WHAT YOU NEED TO DO. Turn all of the data below into a JSON list of strings, one string per line, omitting blank lines and leaving the pictures out.

DATA PROVIDED.
Segment Open
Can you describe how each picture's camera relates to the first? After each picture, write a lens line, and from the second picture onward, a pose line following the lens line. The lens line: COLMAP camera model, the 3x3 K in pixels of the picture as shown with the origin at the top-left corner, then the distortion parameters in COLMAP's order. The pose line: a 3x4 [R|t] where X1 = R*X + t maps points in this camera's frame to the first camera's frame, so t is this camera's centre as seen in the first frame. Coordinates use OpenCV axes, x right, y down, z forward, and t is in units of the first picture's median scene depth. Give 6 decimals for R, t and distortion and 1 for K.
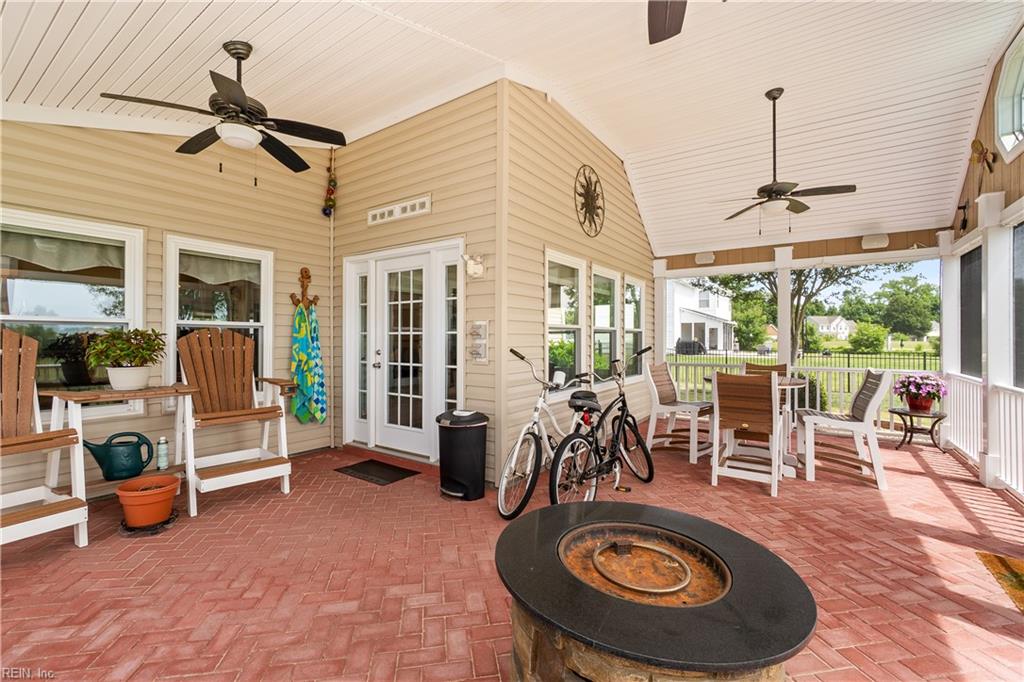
lens RADIAL K [[438.6, 0, 506.4], [0, 438.6, 338.3], [0, 0, 1]] dist [-0.011211, 0.001973]
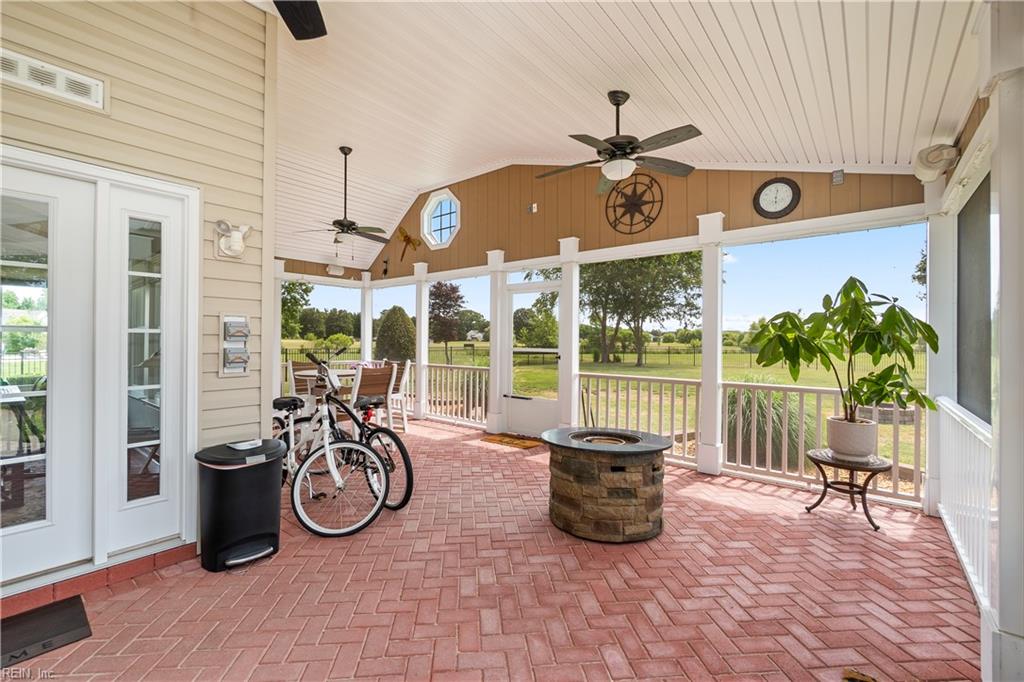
lens RADIAL K [[438.6, 0, 505.8], [0, 438.6, 339.6], [0, 0, 1]] dist [-0.011211, 0.001973]
pose [[0.075915, 0.000066, 0.997114, -0.690153], [-0.004947, 0.999988, 0.000310, -0.003882], [-0.997102, -0.004956, 0.075914, 0.458502]]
Segment Closed
RESULT.
[
  "Can you describe how each picture's camera relates to the first? After each picture, write a lens line, and from the second picture onward, a pose line following the lens line. The lens line: COLMAP camera model, the 3x3 K in pixels of the picture as shown with the origin at the top-left corner, then the distortion parameters in COLMAP's order. The pose line: a 3x4 [R|t] where X1 = R*X + t maps points in this camera's frame to the first camera's frame, so t is this camera's centre as seen in the first frame. Coordinates use OpenCV axes, x right, y down, z forward, and t is in units of the first picture's median scene depth. Give 6 decimals for R, t and distortion and 1 for K.",
  "lens RADIAL K [[438.6, 0, 506.4], [0, 438.6, 338.3], [0, 0, 1]] dist [-0.011211, 0.001973]",
  "lens RADIAL K [[438.6, 0, 505.8], [0, 438.6, 339.6], [0, 0, 1]] dist [-0.011211, 0.001973]",
  "pose [[0.075915, 0.000066, 0.997114, -0.690153], [-0.004947, 0.999988, 0.000310, -0.003882], [-0.997102, -0.004956, 0.075914, 0.458502]]"
]